Multinational Approaches

A senior advisor with U.S. Africa Command recommends African security sector leaders increase interagency, multinational, and industry coordination to improve African responses to maritime security challenges.

AFRICOM Official Recommends Comprehensive, Multinational Approaches to African Maritime Security

A senior advisor with U.S. Africa Command (U.S. AFRICOM) recommends African security sector leaders increase interagency, multinational, and industry coordination to improve African responses to maritime security challenges.

Dr. Jun Bando, Director of the AFIRCOM Commander’s Action Group, spoke to a gathering of 60 African military and civilian leaders attending the Next Generation of African Security Sector Leaders program on October 28, 2013.

Dr. Bando and Dr. Assis Malaquias, the ACSS Defense Economics Academic Chair, stressed the importance of regional approaches to addressing maritime security challenges and emphasized the connection between the lack of security and development on land and insecurity at sea.

“Comprehensive, interagency, and multinational approaches and collaboration with industry are key for African maritime security,” Dr. Bando said. “Key areas of strategic importance include human trafficking, narcotics smuggling, and piracy,” Malaquias observed. “Illegal fishing is another growing problem,” he said.

“Fish exports are a major source of foreign revenue for many African nations.” As stocks become depleted, food prices will increase and undermine the sustainability of African fisheries, Dr. Malaquias said. “Africa loses more than a billion dollars annually in stolen fish,” he said.

Dr. Bando noted that while piracy and armed robbery have been decreasing in the Western Indian Ocean and other regions, they are increasing in waters off West and Central Africa, particularly in the Gulf of Guinea. Patterns of criminal activity are a key difference between eastern and western African maritime threats, she said. “Piracy and armed robbery at sea in West Africa are not based, typically, on the kidnap-for-ransom model that has been characteristic of the problem in East Africa,” Dr. Bando said.
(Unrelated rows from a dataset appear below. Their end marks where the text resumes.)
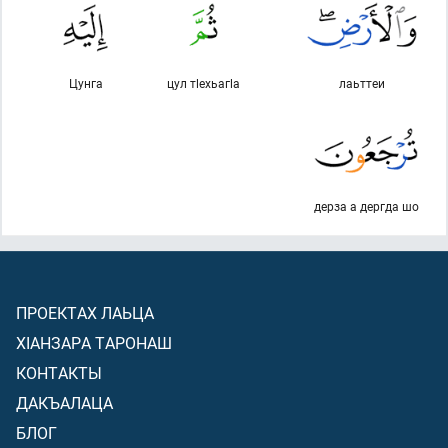
Цунга
цул тlехьагlа
лаьттеи
дерза а дергда шо
ПРОЕКТАХ ЛАЬЦА
ХIАНЗАРА ТАРОНАШ
КОНТАКТЫ
ДАКЪАЛАЦА
БЛОГ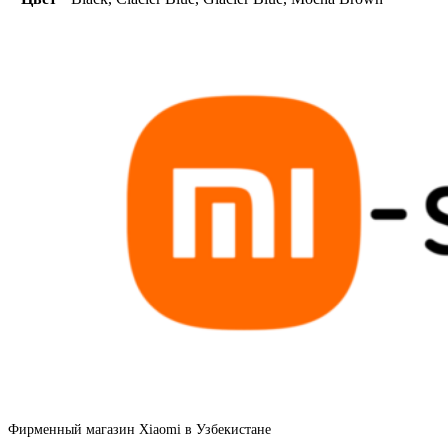
Фирменный магазин Xiaomi в Узбекистане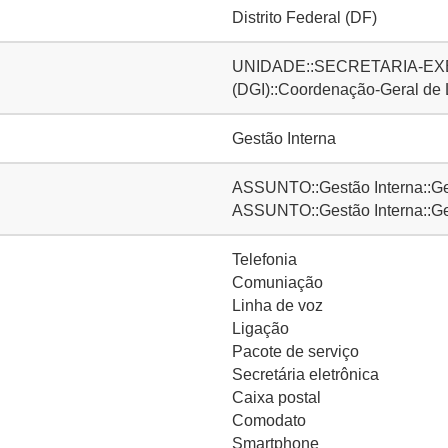
Distrito Federal (DF)
UNIDADE::SECRETARIA-EXE
(DGI)::Coordenação-Geral de
Gestão Interna
ASSUNTO::Gestão Interna::Ge
ASSUNTO::Gestão Interna::Ge
Telefonia
Comuniação
Linha de voz
Ligação
Pacote de serviço
Secretária eletrônica
Caixa postal
Comodato
Smartphone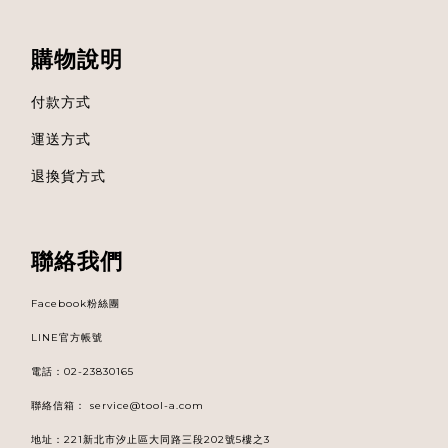
購物說明
付款方式
運送方式
退換貨方式
聯絡我們
Facebook粉絲團
LINE官方帳號
電話
：
02-23830165
聯絡信箱：
service@tool-a.com
地址：221新北市汐止區大同路三段202號5樓之3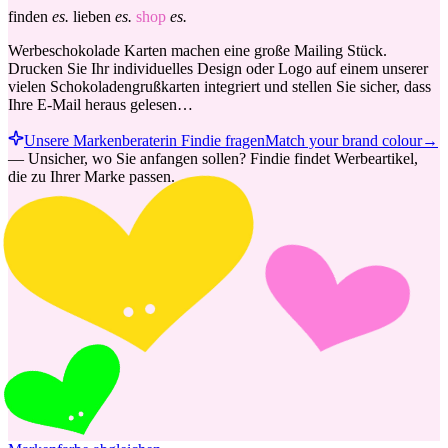
finden
es.
lieben
es.
shop
es.
Werbeschokolade Karten machen eine große Mailing Stück.
Drucken Sie Ihr individuelles Design oder Logo auf einem unserer
vielen Schokoladengrußkarten integriert und stellen Sie sicher, dass
Ihre E-Mail heraus gelesen…
Unsere Markenberaterin Findie fragen
Match your brand colour
→
—
Unsicher, wo Sie anfangen sollen? Findie findet Werbeartikel,
die zu Ihrer Marke passen.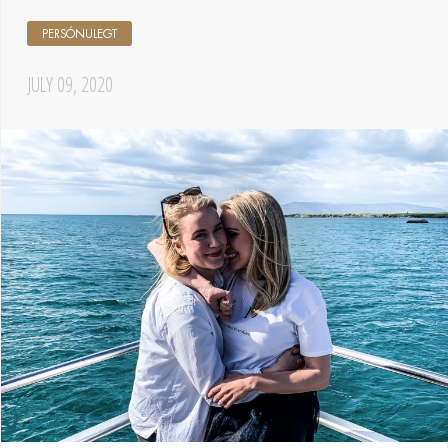
PERSÓNULEGT
JULY 09, 2020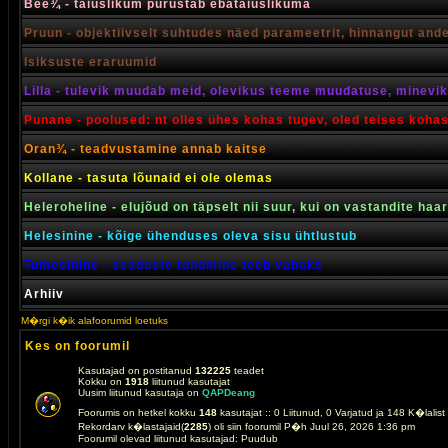
Bee¾ - täiuslikum purustab ebatäiuslikuma
Pruun - objektiivselt suhtudes näed parameetrit, hinnangut and
Isiksuste eraruumid
Lilla - tulevik muudab meid, olevikus teeme muudatuse, minevik 
Punane - poolused: nt olles ühes kohas tugev, oled teises koha
Oran¾ - teadvustamine annab kaitse
Kollane - tasuta lõunaid ei ole olemas
Heleroheline - elujõud on täpselt nii suur, kui on vastandite haa
Helesinine - kõige ühenduses oleva sisu ühtlustub
Tumesinine - seaduste tundmine teeb vabaks
Arhiiv
M�rgi k�ik alafoorumid loetuks
Kes on foorumil
Kasutajad on postitanud
132225
teadet
Kokku on
1918
liitunud kasutajat
Uusim liitunud kasutaja on
QAPDeang
Foorumis on hetkel kokku
148
kasutajat :: 0 Liitunud, 0 Varjatud ja 148 K�lalis
Rekordarv k�lastajaid(
2285
) oli siin foorumil P�h Juul 26, 2026 1:36 pm
Foorumil olevad liitunud kasutajad: Puudub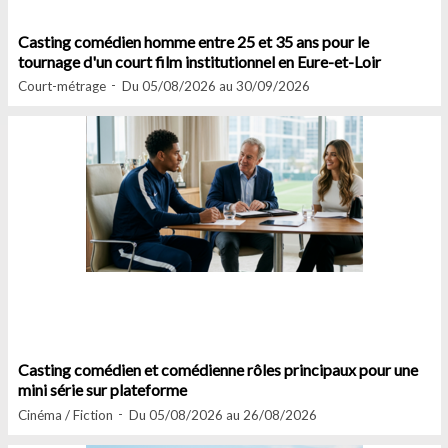
Casting comédien homme entre 25 et 35 ans pour le
tournage d'un court film institutionnel en Eure-et-Loir
Court-métrage
Du 05/08/2026 au 30/09/2026
Casting comédien et comédienne rôles principaux pour une
mini série sur plateforme
Cinéma / Fiction
Du 05/08/2026 au 26/08/2026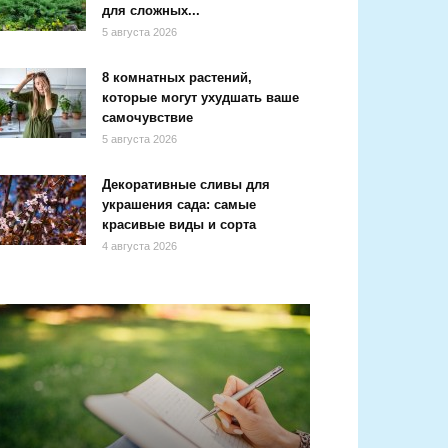
для сложных...
5 августа 2026
8 комнатных растений,
которые могут ухудшать ваше
самочувствие
5 августа 2026
Декоративные сливы для
украшения сада: самые
красивые виды и сорта
4 августа 2026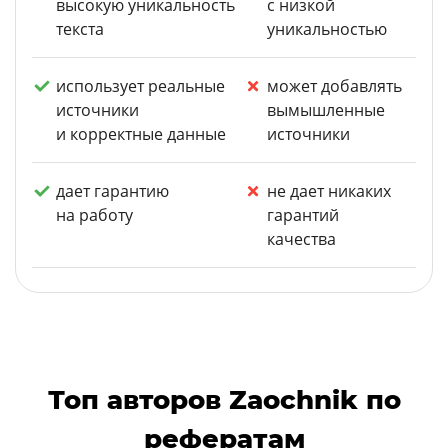
высокую уникальность
с низкой
текста
уникальностью
использует реальные
может добавлять
источники
вымышленные
и корректные данные
источники
дает гарантию
не дает никаких
на работу
гарантий
качества
Топ авторов Zaochnik по
рефератам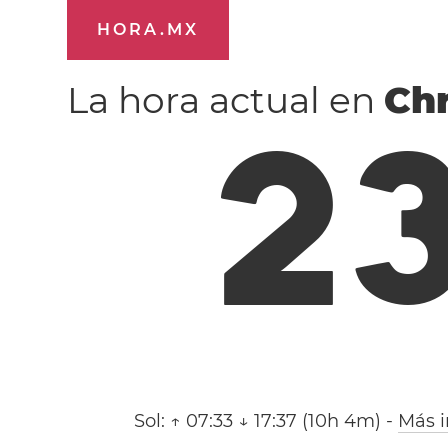
HORA.MX
La hora actual en
Chr
2
Sol:
↑ 07:33 ↓ 17:37 (10h 4m)
-
Más 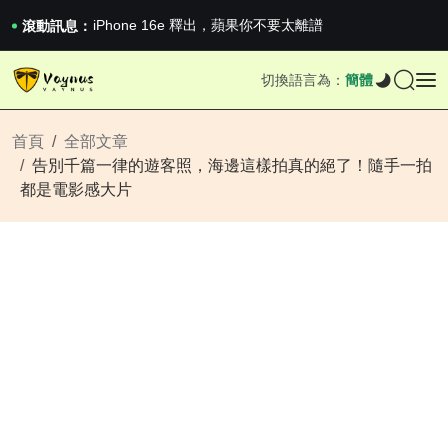
iPhone 16e 釋出，蘋果你不要太離譜
2026澳網男單收官：全滿貫對上全滿亞，德約...
滾動訊息：
《巔峰守衛 Highguard》正式上線，官...
iPhone 16e 釋出，蘋果你不要太離譜
切換語言為：
簡體
2026澳網男單收官：全滿貫對上全滿亞，德約...
《巔峰守衛 Highguard》正式上線，官...
iPhone 16e 釋出，蘋果你不要太離譜
首頁
全部文章
告別千篇一律的遊客照，海邊這樣拍真的絕了！隨手一拍
都是電影感大片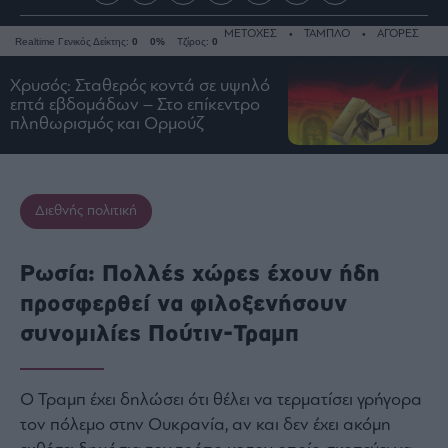
ΜΕΤΟΧΕΣ
ΤΑΜΠΛΟ
ΑΓΟΡΕΣ
Realtime Γενικός Δείκτης:
0
0%
Τζίρος:
0
Χρυσός: Σταθερός κοντά σε υψηλό
επτά εβδομάδων – Στο επίκεντρο
πληθωρισμός και Ορμούζ
Ειδήσεις
Οικονομία
Business
Διεθνής πολιτική
Τράπεζες
Ναυτιλία
Ρωσία: Πολλές χώρες έχουν ήδη
Real
προσφερθεί να φιλοξενήσουν
Estate
συνομιλίες Πούτιν-Τραμπ
Ενέργεια
Πολιτική
Πολιτισμός
Ο Τραμπ έχει δηλώσει ότι θέλει να τερματίσει γρήγορα
Κοινωνία
τον πόλεμο στην Ουκρανία, αν και δεν έχει ακόμη
Law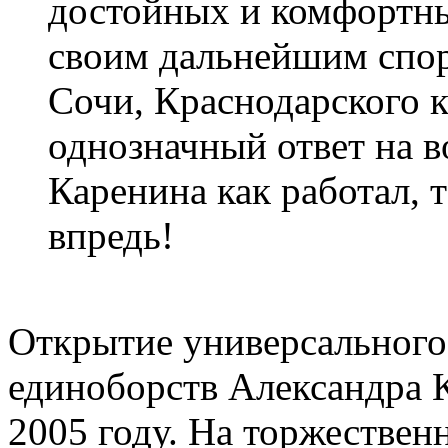
достойных и комфортны
своим дальнейшим спор
Сочи, Краснодарского к
однозначный ответ на 
Каренина как работал, 
впредь!
Открытие универсального
единоборств Александра К
2005 году. На торжестве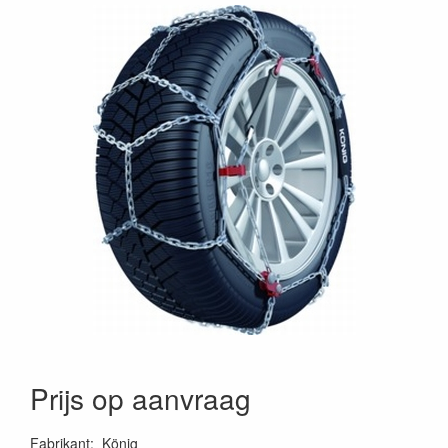
Prijs op aanvraag
Fabrikant
:
König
Rather, it is often focused on the theft and resale of cargo, including oil bunkering. Much of the piracy occurs in territorial waters, making bilateral and regional agreements essential. Dr. Bando informed her audience that 23 West African states in the Gulf of Guinea signed a Code of Conduct in June 2013 in response to UN Security Council Resolutions calling for the development of a regional framework to address maritime threats.

While this code is similar to the Djibouti Code of Conduct in East Africa, it is more expansive, encompassing illegal, unreported, and unregulated fishing and various forms of trafficking.

The role of the U.S. Africa Command in African maritime security is to support maritime security forces through capacity-building exercises, combined operations, and tailored maritime security strategies, Dr. Bando said. In 2011 and 2012, for example, the United States conducted combined maritime law enforcement operations with Sierra Leone, Senegal, Gambia, and Cape Verde through the employment of U.S. Coast Guard assets, resulting in the seizure of 75 tons of illegally harvested fish.

Such models of collaboration between U.S. and African maritime forces will go a long way in developing much needed African capacity, she said. The Next Generation of African Security Leaders program started October 21 and was scheduled to run through November 8, 2013.

ACSS is the pre -eminent Department of Defense (DOD) institution for strategic security studies, research and outreach in Africa. The Africa Center engages African partner states and institutions through rigorous academic and outreach programs that build strategic capacity and foster long – term, collaborative relationships.

Over the past 14 years, more than 6,000 African and international leaders have participated in over 200 ACSS programs.